The week's objectives include scuba certification, wilderness survival, skydiving, flight simulation, and a virtual visit to the International Space Station.
Those objectives are all part of an Iowa State University prototype workshop designed to give six students a taste of the operational aspects of spaceflight training and Iowa State educators a first look at preparing students for new employment opportunities in commercial spaceflight.
"We turn out excellent graduates at Iowa State in aerospace engineering, but they don't know how to think like an astronaut," says Clayton Anderson, who retired from NASA in 2013 after two trips to the International Space Station, including a five-month tour of duty and six spacewalks. Anderson earned a master's degree in aerospace engineering from Iowa State in 1983.
Anderson, now an Iowa State distinguished faculty fellow in aerospace engineering, has worked with Iowa State's department of aerospace engineering to develop the prototype workshop in spaceflight operations.
The workshop will run seven days this month, from 8 a.m. to 7 p.m. Six undergraduate students have been accepted (from 29 applicants) into the non-credit workshop, five from Iowa State and one from Tuskegee University in Alabama. Four of the students are men, two are women.
Anderson says the workshop will expose students to training programs similar to ones he completed as a NASA astronaut. Scuba diving, for example, will teach students how to work in a hazardous environment, while wilderness survival will teach mission planning, expeditionary behavior, and teamwork.
Anderson also wants students to learn lessons in operational thinking. How, for example, could the space industry send tourists to space without requiring them to complete three years of spaceflight training? Or, how could engineers design controls and user interfaces so they're intuitive and easy to learn for a spacefaring neophyte?

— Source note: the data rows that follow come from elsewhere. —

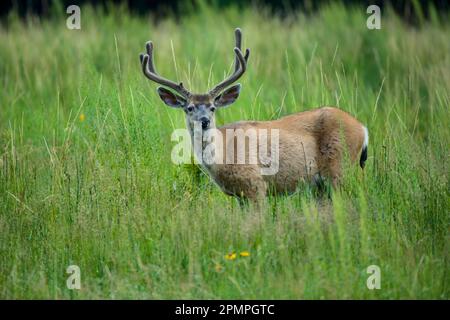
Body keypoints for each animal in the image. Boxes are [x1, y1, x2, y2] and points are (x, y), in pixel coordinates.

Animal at [138, 26, 370, 202]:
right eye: (189, 108)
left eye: (213, 107)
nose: (204, 121)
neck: (224, 155)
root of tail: (363, 128)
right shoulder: (240, 196)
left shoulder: (256, 185)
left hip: (340, 170)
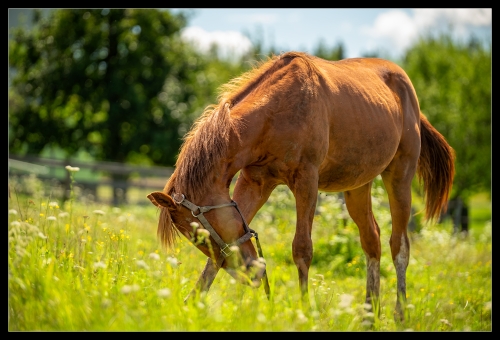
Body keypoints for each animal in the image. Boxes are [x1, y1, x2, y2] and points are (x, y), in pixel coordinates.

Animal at [146, 51, 456, 322]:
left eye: (198, 233)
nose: (252, 273)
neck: (275, 112)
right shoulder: (254, 182)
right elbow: (219, 257)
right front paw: (193, 304)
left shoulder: (307, 181)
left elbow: (302, 249)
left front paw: (305, 312)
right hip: (358, 186)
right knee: (372, 241)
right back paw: (369, 317)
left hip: (399, 177)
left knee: (399, 246)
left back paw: (400, 314)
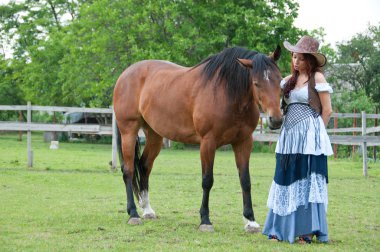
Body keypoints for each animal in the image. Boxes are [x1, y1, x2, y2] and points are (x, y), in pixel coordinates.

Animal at [113, 45, 282, 232]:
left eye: (280, 81)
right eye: (256, 83)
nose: (276, 120)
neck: (227, 93)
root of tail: (125, 74)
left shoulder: (243, 142)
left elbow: (245, 180)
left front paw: (250, 220)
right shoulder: (208, 142)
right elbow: (207, 180)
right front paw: (205, 220)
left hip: (154, 135)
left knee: (144, 166)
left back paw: (147, 210)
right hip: (128, 131)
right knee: (128, 171)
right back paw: (133, 214)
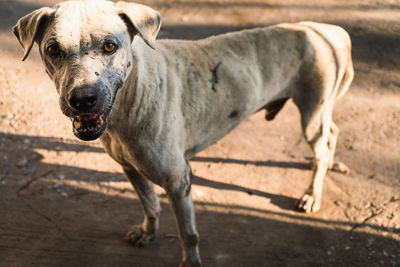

Richard Wlezien, a professor and Iowa State's Vance and Arlene Coffman Endowed Department Chair in Aerospace Engineering, says he's hoping this first workshop can eventually grow into a minor at the university.
Spaceflight, after all, is changing. Private companies are building and launching rockets. They're going to need people trained in spaceflight operations.
"We're at the beginning of commercial spaceflight," Wlezien says. "The next spacecraft ferrying cargo and astronauts to the International Space Station will be built, owned, and operated by companies. Eventually, it won't be the responsibility of the federal government to train astronauts to fly these vehicles. There will have to be another path.
"We want to start thinking about educating people to be astronauts."
Wlezien and Anderson say the idea for the spaceflight workshop came from a trip to the basement of Iowa State's Howe Hall facility, where there's a water tank that's 20 feet wide and 20 feet deep. It was originally designed for nondestructive testing of materials.
With a bit of imagination, the two saw the tank as a possible underwater training facility for would-be astronauts. Before long, Anderson was working with Tor Finseth, a graduate student in aerospace engineering and an aspiring astronaut, to develop a prototype program.
They've planned seven full days of learning, including lessons in the emerging spaceflight industry, decision analysis, leadership, spacecraft subsystems, space physiology, and space suits. Plus, there are the lessons in scuba diving, wilderness survival, skydiving, flight simulation, and virtual spaceflight.
Anderson already has some ideas to grow the program if it is offered again next summer.
"It's exciting to see the possibilities," he says. "But we want to walk before we run — although I'm ready to run."